Text passage:

= = =

On 13/06/2024 13:27, Michael Weghorn wrote:
 > I'm wondering whether one potential approach could e.g. be to provide
 > different "modes" on how much Writer exposes in the a11y tree, and
 > a way to switch between those....

	Lots of things are possible of course.

 >  From looking a bit further into NVDA and Orca doc and some
 > experimenting. It seems to me that access to the whole document
 > is needed in particular in (1) structural navigation/browse mode...

	Again; I'd respectfully suggest that creating APIs that make it 
possible to easily do things that then scale badly ultimately does a 
dis-service to the impaired; people quickly use them and write poorly 
performing ATs.

	A nice API for navigation and/or pre-fetching to enable linear reading 
through documents, and/or reading of headings etc. seems to me far more 
useful (and likely to perform well) - than an API that allows pre-fetch 
of potentially hundreds of thousands of peers - even if we don't think 
they will change in readonly mode =)

= = =

Your objective:
Please answer these three questions about the email above:
1. Whose message does it quote, and what date is given for it?
2. According to the quoted part, in what mode in particular is access to the whole document needed?
3. What kind of API does the reply call far more useful?

Given material:
= = =

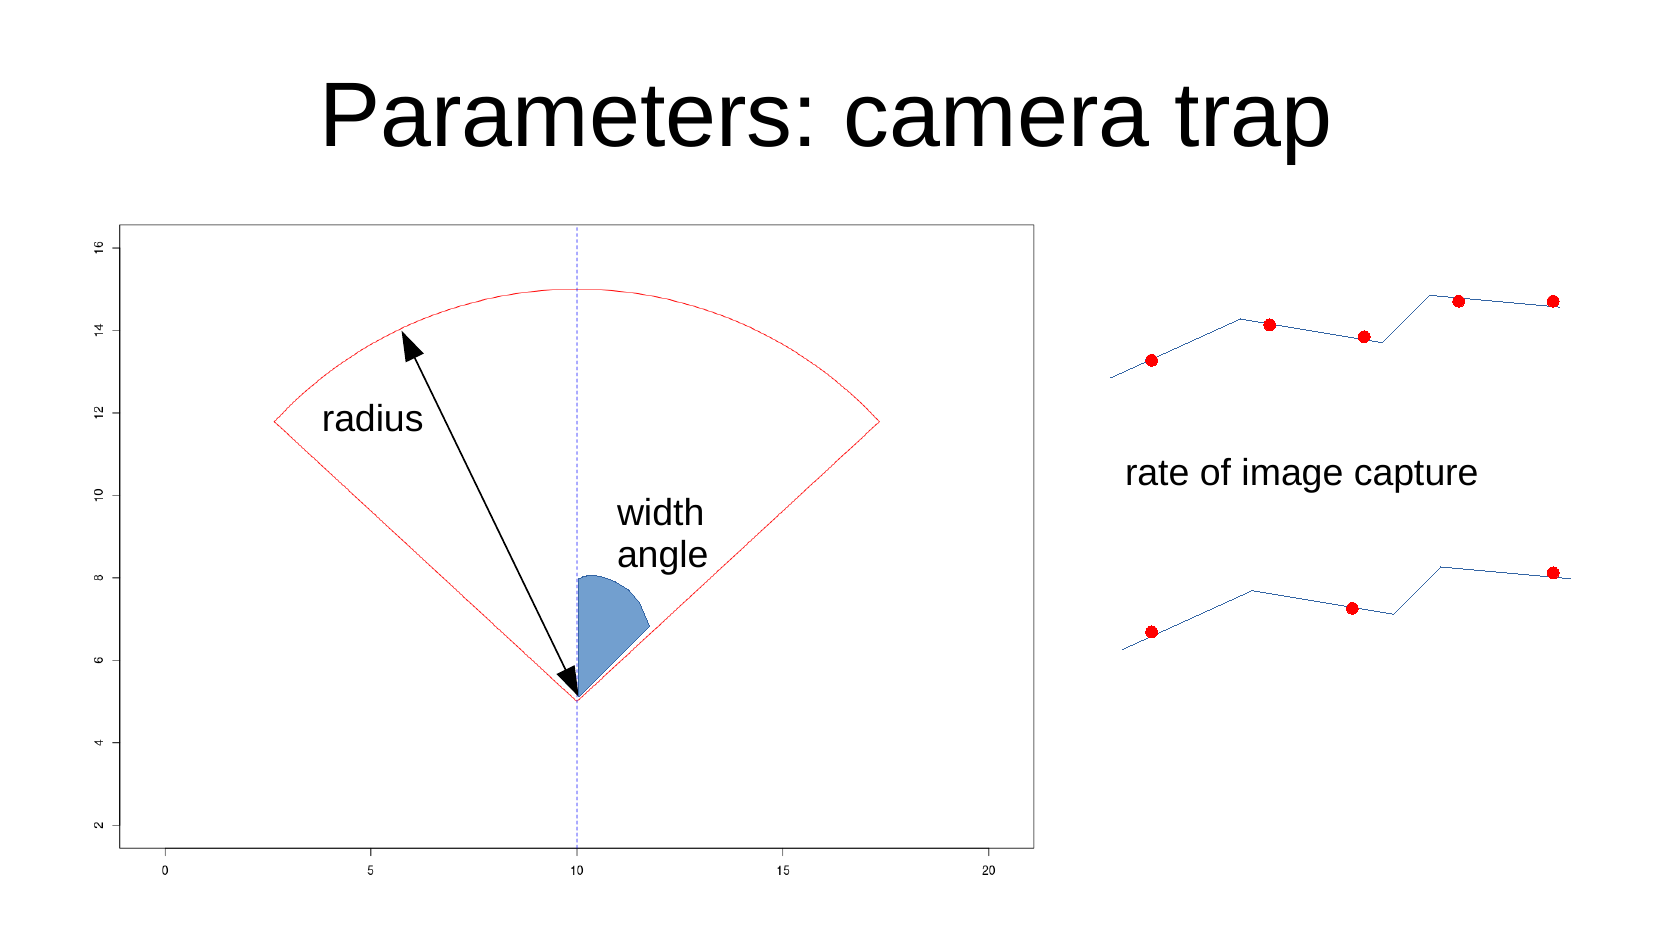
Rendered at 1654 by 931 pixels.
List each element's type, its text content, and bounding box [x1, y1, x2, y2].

= = =

Exercise output:
1. Michael Weghorn, on 13/06/2024 at 13:27.
2. Structural navigation/browse mode.
3. An API for navigation and/or pre-fetching that enables linear reading through documents and/or reading of headings.